It is in this context that Russell also introduces his famous distinction between two kinds of
knowledge of truths: that which is direct, intuitive, certain and infallible, and that which is
indirect, derivative, uncertain and open to error (see 1905, 41f; 1911, 1912, and 1914b). To be
justified, every indirect knowledge claim must be capable of being derived from more fundamental,
direct or intuitive knowledge claims. The kinds of truths that are capable of being known
directly include both truths about immediate facts of sensation and truths of logic.
Eventually, Russell supplemented this distinction between direct and indirect knowledge with
his famous distinction between knowledge by acquaintance and knowledge by description. As
Russell explains, “I say that I am acquainted with an object when I have a direct cognitive
relation to that object, i.e. when I am directly aware of the object itself. When I speak of a
cognitive relation here, I do not mean the sort of relation which constitutes judgment, but the
sort which constitutes presentation” (1911, 209). Later, he clarifies this point by adding that
acquaintance involves, not knowledge of truths, but knowledge of things (1912a, 44).
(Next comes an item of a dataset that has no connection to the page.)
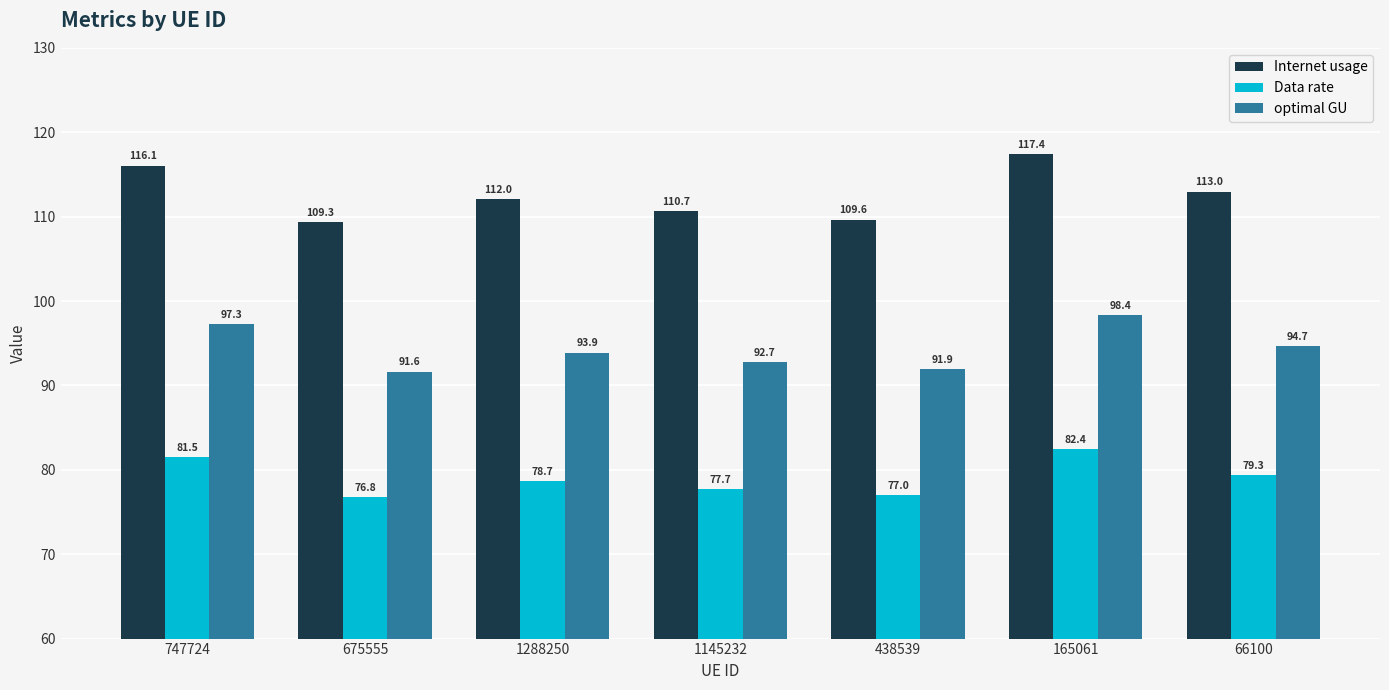

Which series has the largest total across all categories?

Internet usage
Thus,
while both intuitive and derivative knowledge involve knowledge of propositions (or truths),
both knowledge by acquaintance and knowledge by description involve knowledge of objects
(or things). Since it is those objects with which we have direct acquaintance that are the least
questionable members of our ontology, it is these objects upon which Russell ultimately bases
his epistemology.
Russell’s contributions to metaphysics and epistemology were also unified by his views concerning
the centrality of both scientific knowledge in general and the importance of there being an
underlying scientific methodology that in large part is common to both philosophy and scientific
disciplines. In the case of philosophy, this methodology expressed itself through Russell’s use
of logical analysis. In fact, Russell often claimed that he had more confidence in his methodology
than in any particular philosophical conclusion.
This broad conception of philosophy arose in part from Russell’s idealist origins (see, e.g.,
Griffin 1991 and Hylton 1990a). This is so, even though Russell tells us that his one, true
revolution in philosophy came about as a result of his break from idealism. Russell saw that
the idealist doctrine of internal relations led to a series of contradictions regarding asymmetrical
(and other) relations necessary for mathematics. Thus, in 1898, he abandoned the idealism that
he had encountered as a student at Cambridge, together with his Kantian methodology, in
favour of a pluralistic realism. As a result, he soon became famous as an advocate of the “new
realism” and for his “new philosophy of logic,” emphasizing as he did the importance of
modern logic for philosophical analysis. The underlying themes of this “revolution” included
his belief in pluralism, his emphasis upon anti-psychologism, and his belief in the importance
of science. Each of these themes remained central to Russell’s philosophy for the remainder
of his life (see, e.g., Hager 1994 and Weitz 1944).
2.4 Russell’s Theory of Definite Descriptions
Russell’s philosophical methodology required the making and testing of hypotheses through
the weighing of evidence. Hence Russell’s comment that he wished to emphasize the “scientific
method” in philosophy (see, e.g., Irvine 1989). It also required the rigorous analysis of problematic
propositions using the machinery of first-order logic. It was Russell’s belief that by using the
new logic of his day, philosophers would be able to exhibit the underlying “logical form” of
natural-language statements. A statement’s logical form, in turn, would help philosophers
resolve problems of reference associated with the ambiguity and vagueness of natural language.